Friday, October 12, 2012

Here's the Proof

The fact that I've been quiet here means a few different things...and it's not just because I've been too busy.

I have been feeling so overwhelmed by my emotions and the enormity of all the crap I have to work on that I have found myself unable to be very introspective about what I am feeling. 

I have had WAY too many times in the past few weeks when I have found myself in a very child-like mode emotionally.  This, of course, means I have been very difficult to live with and just want to shut down/run away to a place where I can be by myself so at least there is an explanation for why I feel so lonely inside.

Sometimes when you feel so alone you just want to be alone.

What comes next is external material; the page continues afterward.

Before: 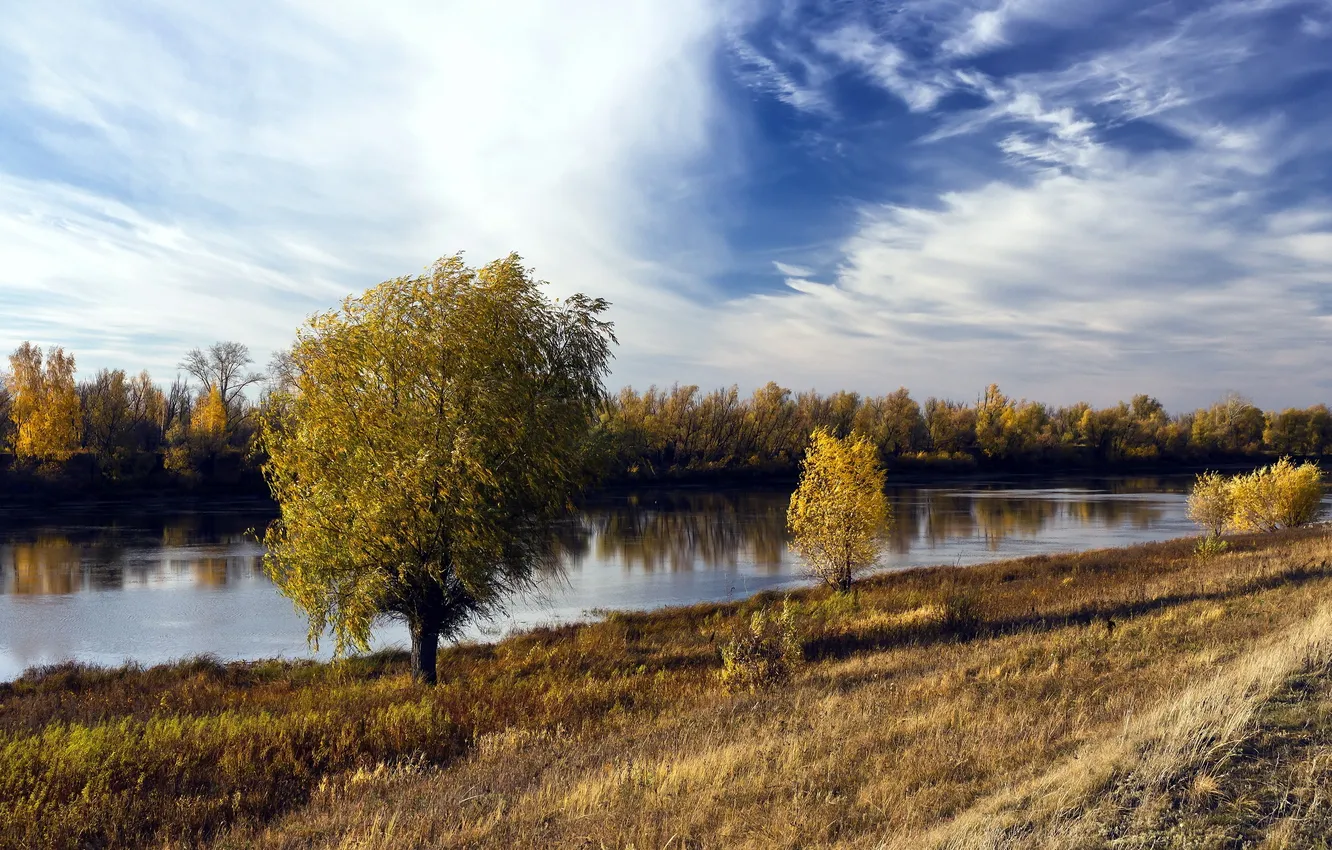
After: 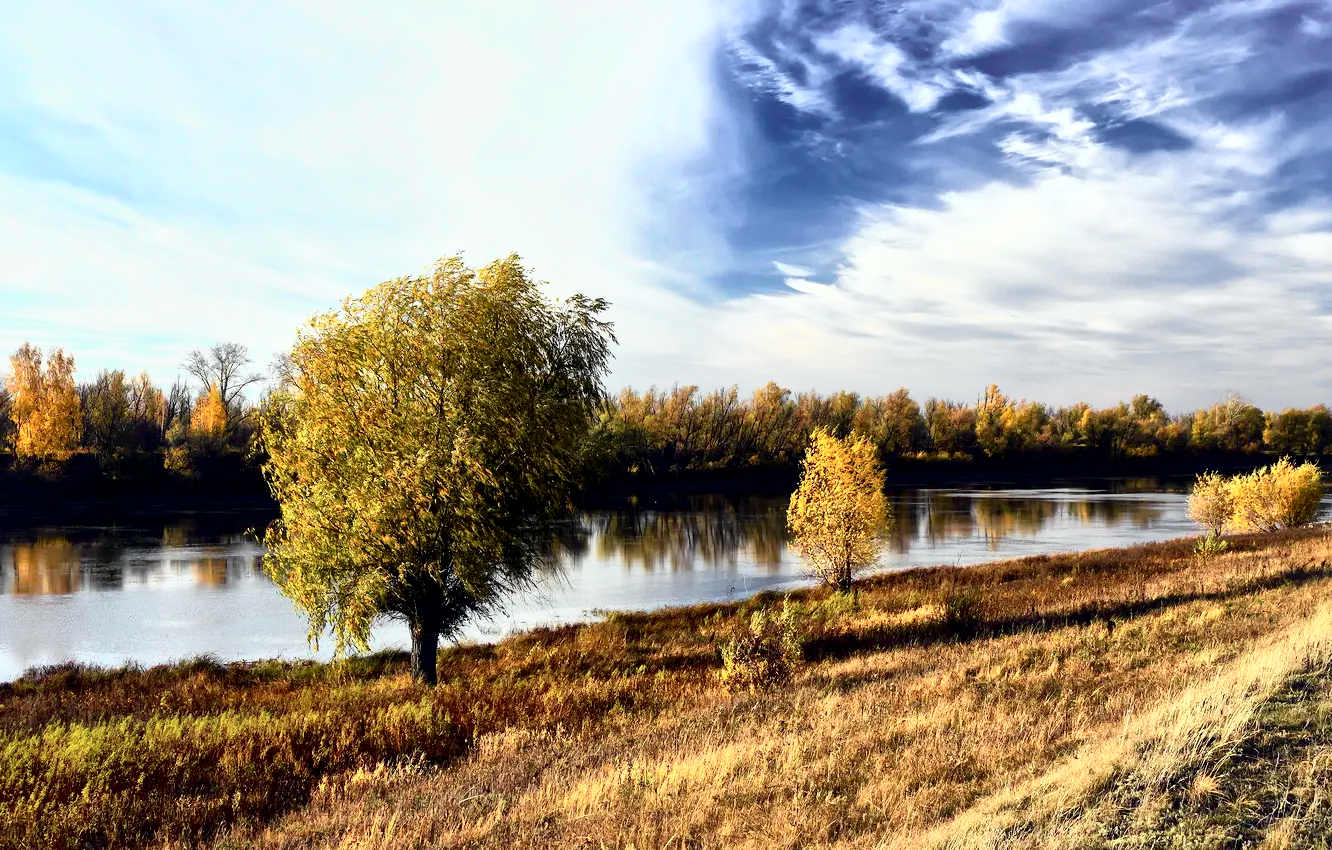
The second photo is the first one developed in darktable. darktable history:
local contrast: mode bilateral grid, contrast 19, coarseness 51, detail 161%, midtone range 0.2
tone curve: curves: ch0 [(0, 0) (0.131, 0.094) (0.326, 0.386) (0.481, 0.623) (0.593, 0.764) (0.812, 0.933) (1, 0.974)]; ch1 [(0, 0) (0.366, 0.367) (0.475, 0.453) (0.494, 0.493) (0.504, 0.497) (0.553, 0.584) (1, 1)]; ch2 [(0, 0) (0.333, 0.346) (0.375, 0.375) (0.424, 0.43) (0.476, 0.492) (0.502, 0.503) (0.533, 0.556) (0.566, 0.599) (0.614, 0.653) (1, 1)], color space Lab, independent channels, preserve colors none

There may also be an element of not wanting anyone who cares about me to see how **cked up I really am inside.

Ugh!

I feel as if I've spent the past 5 years - or maybe my whole life - fooling myself into thinking I'm really okay inside...believing that the trauma I've experienced in life didn't impact me...that I am stronger than all that.  I want so badly to believe that everyone has bad things happen and that mine are not worthy of being traumatized.

But when I get in these modes I start to make a laundry list of my life and it seems pretty bad...and then I feel stupid for fooling myself.

So maybe I've been quiet in my writing because I want to prove to myself I am alone?

Friday, October 5, 2012

A Nightmare

My sweet little Lily-Girl was in tears shortly after she awoke this morning.

She told me she had a dream about Daddy.

I knew we were already running late and were going to be late for sure but I immediately stopped my frantic morning routine to go and sit on the bed and hug her.

The dreams of her Daddy she has told me of previously were happy ones where she was seeing him and hugging him.  I knew this was different.

She said, "I dreamed that he was about to...to do what he did...I was calling to him saying, 'No! No Daddy!' but he couldn't hear me."

Oh, my Lily-Girl.  I am so sorry you had this dream.

Sometimes I forget that you will have to deal with this the rest of your life in a way that the rest of us escaped.  He was your Daddy.  He loved you so much.  And you adored him.

I am sorry he was so incredibly sick.

And may you be immune to this sickness.

May you never fall into that darkness.